* ABOUT THIS EXERCISE *
Look through the records, and wherever the string "pixels" turns up, copy out that line.

────────────────────────────────────────

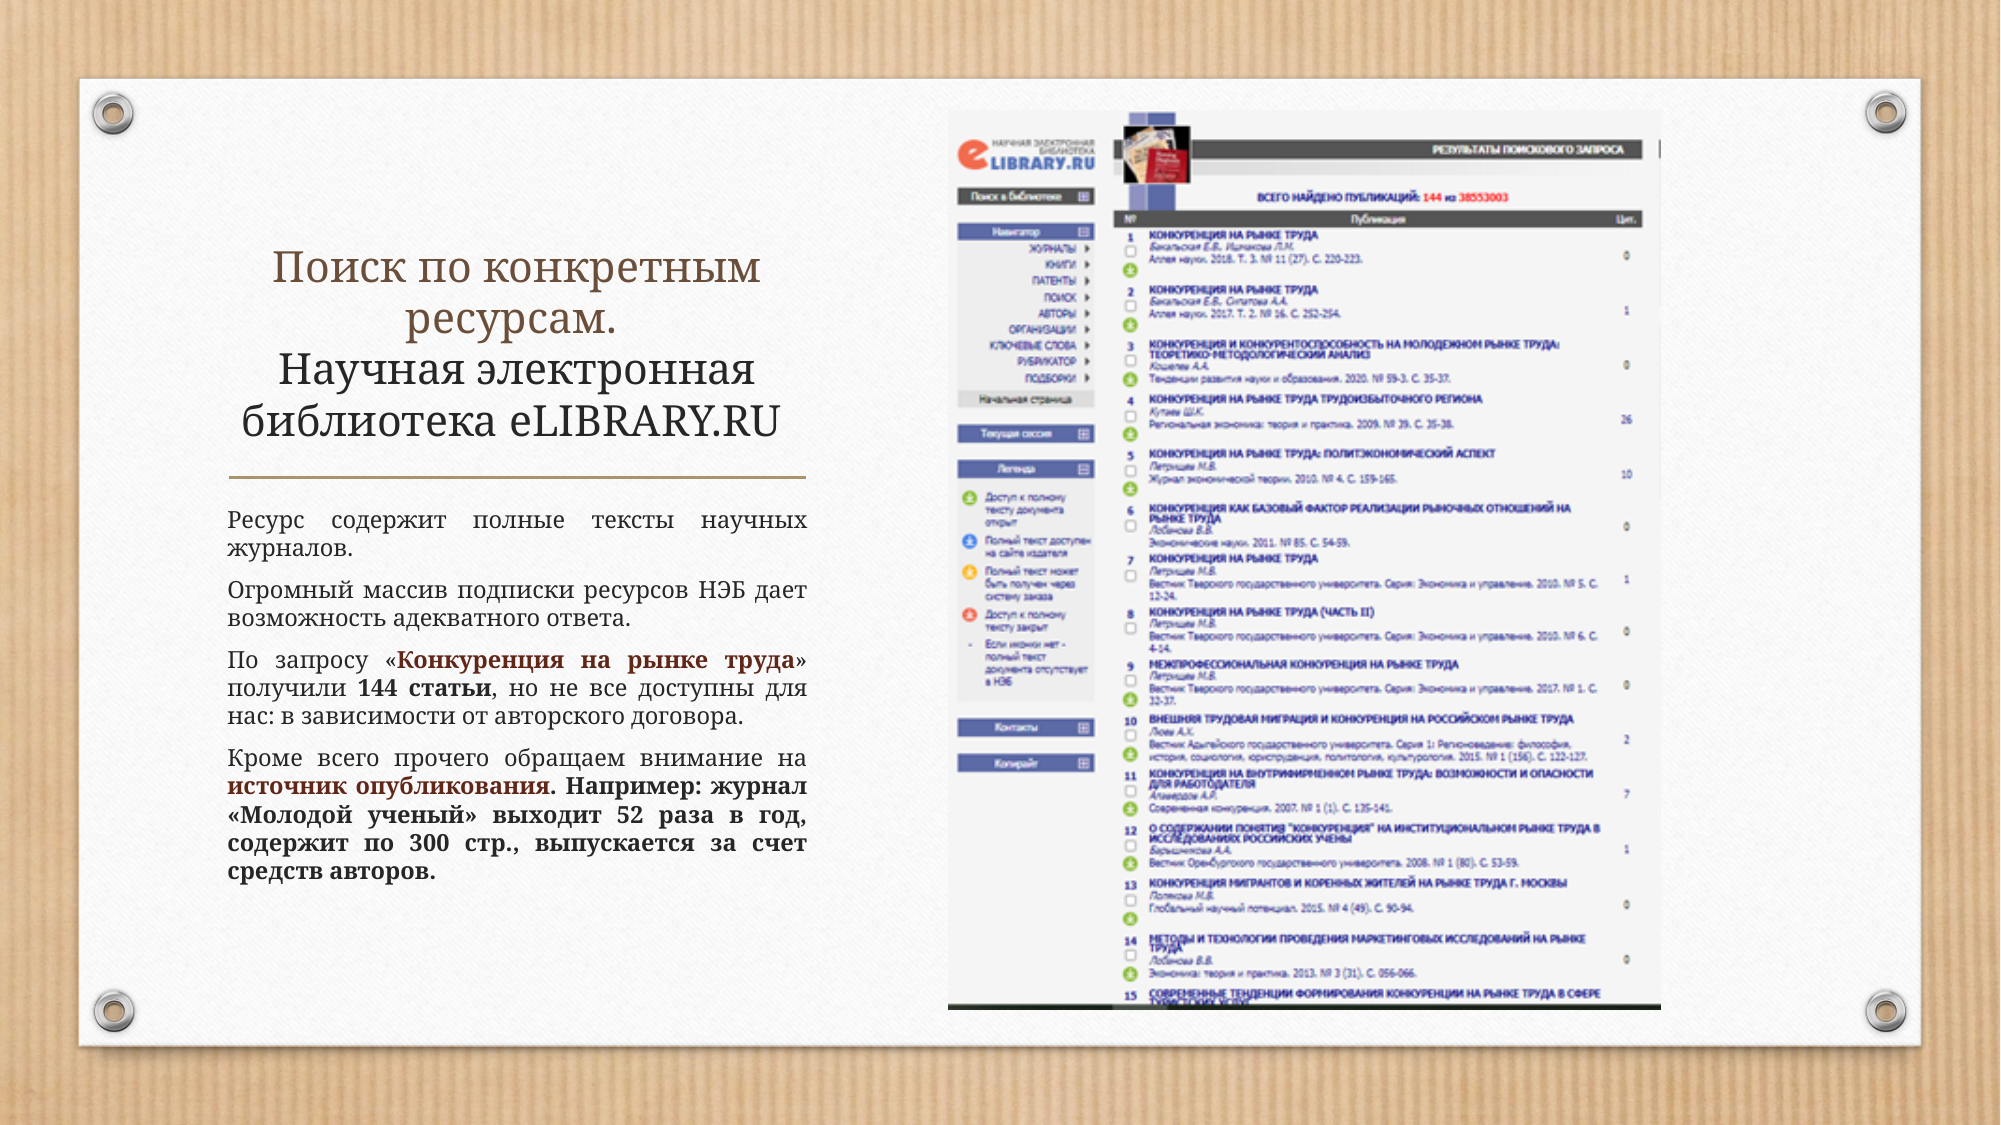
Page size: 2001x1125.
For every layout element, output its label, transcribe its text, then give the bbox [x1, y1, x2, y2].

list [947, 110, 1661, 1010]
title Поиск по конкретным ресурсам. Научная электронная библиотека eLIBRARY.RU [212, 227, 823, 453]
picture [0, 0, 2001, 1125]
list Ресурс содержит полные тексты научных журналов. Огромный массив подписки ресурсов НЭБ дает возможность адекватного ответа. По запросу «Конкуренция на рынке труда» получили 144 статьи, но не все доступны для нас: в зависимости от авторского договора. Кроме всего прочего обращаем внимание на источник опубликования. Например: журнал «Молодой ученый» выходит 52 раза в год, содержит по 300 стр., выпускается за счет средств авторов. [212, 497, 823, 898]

────────────────────────────────────────

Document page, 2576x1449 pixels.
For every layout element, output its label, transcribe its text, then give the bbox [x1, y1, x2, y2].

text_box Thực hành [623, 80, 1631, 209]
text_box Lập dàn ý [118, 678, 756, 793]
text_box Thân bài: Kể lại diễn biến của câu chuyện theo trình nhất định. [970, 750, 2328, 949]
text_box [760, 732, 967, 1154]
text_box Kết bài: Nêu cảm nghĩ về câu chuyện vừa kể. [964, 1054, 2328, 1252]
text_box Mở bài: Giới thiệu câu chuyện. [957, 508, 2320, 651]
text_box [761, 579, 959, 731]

────────────────────────────────────────

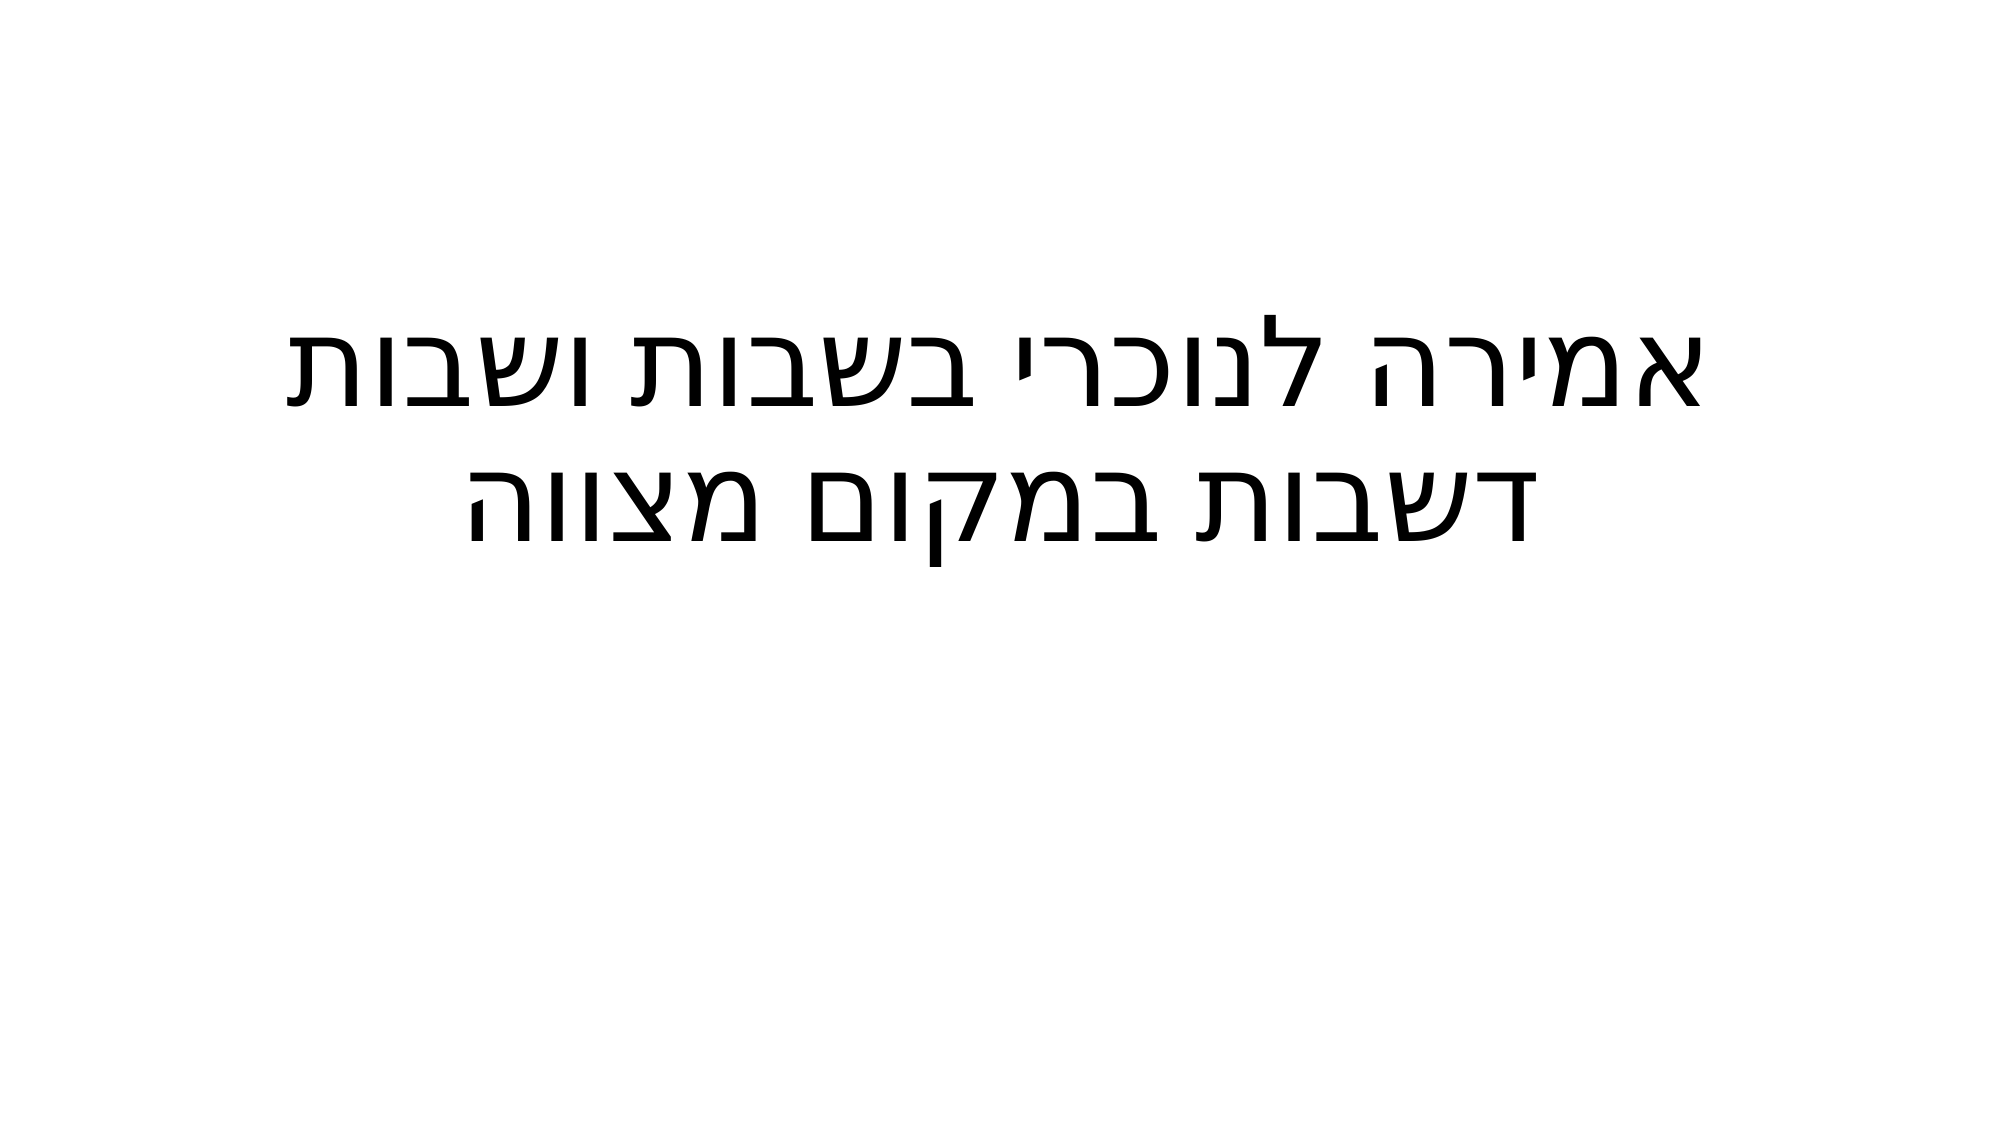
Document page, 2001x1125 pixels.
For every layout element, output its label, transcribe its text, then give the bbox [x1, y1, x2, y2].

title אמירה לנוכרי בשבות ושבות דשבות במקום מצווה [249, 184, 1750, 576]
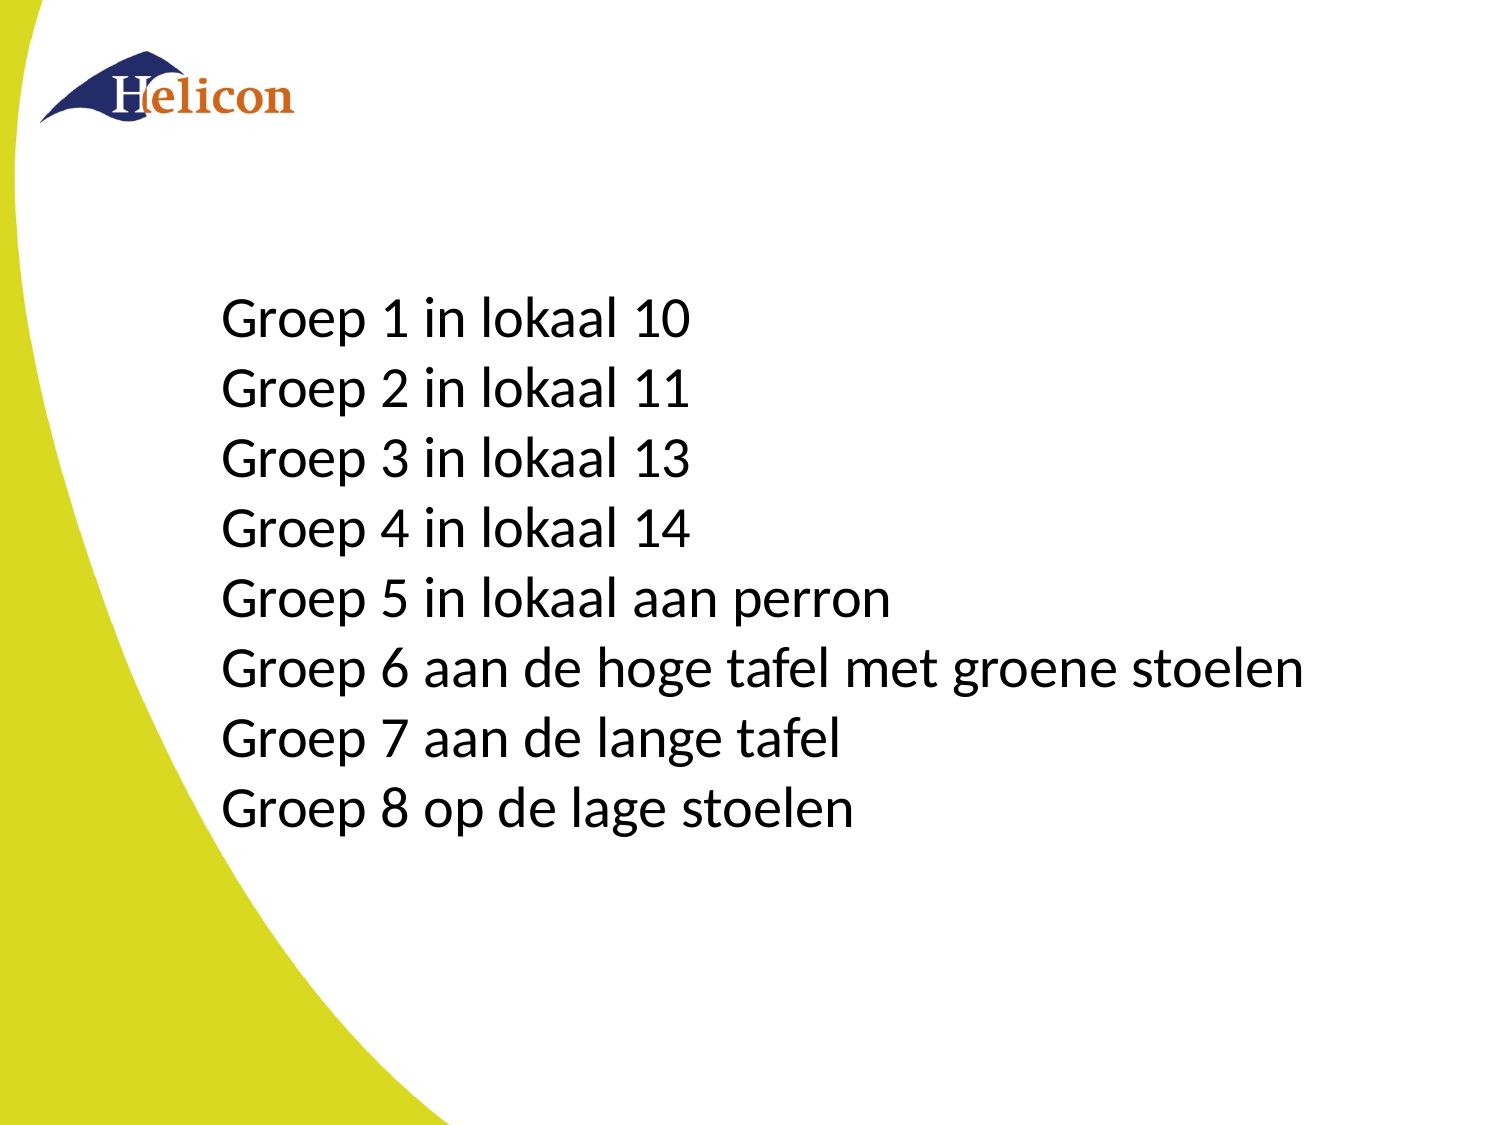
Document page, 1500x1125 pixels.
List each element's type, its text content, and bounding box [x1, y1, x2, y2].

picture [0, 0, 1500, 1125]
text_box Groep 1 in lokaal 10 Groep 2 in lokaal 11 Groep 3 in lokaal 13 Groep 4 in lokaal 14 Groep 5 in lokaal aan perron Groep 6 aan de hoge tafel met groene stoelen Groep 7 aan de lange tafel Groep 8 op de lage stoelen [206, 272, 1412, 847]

────────────────────────────────────────

* EXERCISE RESULT *
Document page, 2576x1449 pixels.
Document page, 2001x1125 pixels.
Document page, 1500x1125 pixels.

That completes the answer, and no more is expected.